I know I got warnings on CS6 so CS3 probably is not supported on 10.15. In fact all of my Adobe disks which included CS3 and CS5 (CS6 was download only) are in the trash bin and the boxes in recycle.


----------



## Rhisiart (Oct 13, 2019)

TonyK said:


> I know I got warnings on CS6 so CS3 probably is not supported on 10.15. In fact all of my Adobe disks which included CS3 and CS5 (CS6 was download only) are in the trash bin and the boxes in recycle.


Many thanks. That's helpful to know.


----------



## TonyK (Oct 13, 2019)

Rhisiart said:


> Many thanks. That's helpful to know.



Did a search and this is what I found: https://helpx.adobe.com/photoshop/kb/photoshop-and-macos-catalina.html

"*Photoshop 20.0.6 and later versions *work with macOS 10.15 (Catalina) but have these known compatibility issues. You may want to remain on your current version of macOS until these issues have been resolved."

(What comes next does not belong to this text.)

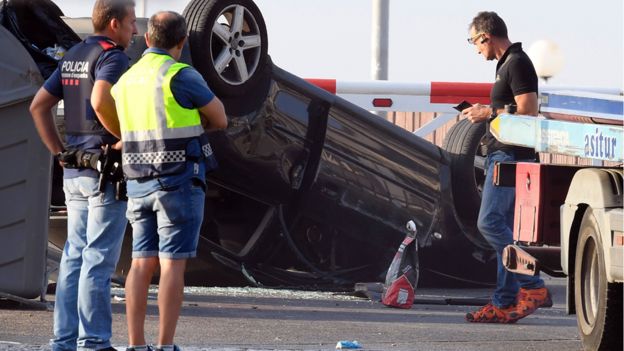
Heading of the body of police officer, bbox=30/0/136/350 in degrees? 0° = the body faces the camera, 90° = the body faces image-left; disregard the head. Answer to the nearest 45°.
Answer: approximately 225°

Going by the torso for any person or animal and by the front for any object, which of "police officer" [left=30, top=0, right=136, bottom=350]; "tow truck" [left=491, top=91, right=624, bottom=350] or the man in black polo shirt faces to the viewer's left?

Also found this @ https://blog.conradchavez.com/2019/08/28/macos-10-15-catalina-will-adobe-software-work/. If you go a little further down the page he shows other items from the CS3 suite.

*Older versions of Adobe software (CS3–CS6)*

Already officially unsupported, many Adobe Creative Suite 3 through 6 applications do not make the cut for macOS 10.15 Catalina because they are not 64-bit code (see below). Many of them already have significant issues running in macOS 10.14 Mojave. CS3–CS5 applications are now 10–13 years old. It is time to upgrade…or you can keep using them under older versions of macOS/Mac OS X.


----------



## Rhisiart (Oct 14, 2019)

TonyK said:


> Did a search and this is what I found: https://helpx.adobe.com/photoshop/kb/photoshop-and-macos-catalina.html
> 
> "*Photoshop 20.0.6 and later versions *work with macOS 10.15 (Catalina) but have these known compatibility issues. You may want to remain on your current version of macOS until these issues have been resolved."
> 
> ...


Thanks TonyK. 

I still have Photoshop CS3 on my Macbook Pro. The macbook is old so is restricted to El Capitan and I find Photoshop works perfectly with that OS.

I have removed Photoshop CS3 from the Mac mini as I have upgraded to Catalina. I can use Preview for limited editing and have Pixelmator but I do wonder whether there is a cheap alternative to Photoshop which obviously will not be rich with its features but will have some useful functionality..


----------



## TonyK (Oct 14, 2019)

Rhisiart said:


> ... but I do wonder whether there is a cheap alternative to Photoshop which obviously will not be rich with its features but will have some useful functionality..



Affinity Photo. $50USD. People I know who switched,  a few who are professional photographers, say it has about 99% of the functionality. The URL is https://affinity.serif.com/en-us/photo/.

Just purchased my license last week so I haven't ran it through a lot yet. The PSD files I tried though did open without issue.


----------



## Rhisiart (Oct 14, 2019)

Many thanks again. I shall try it out.


----------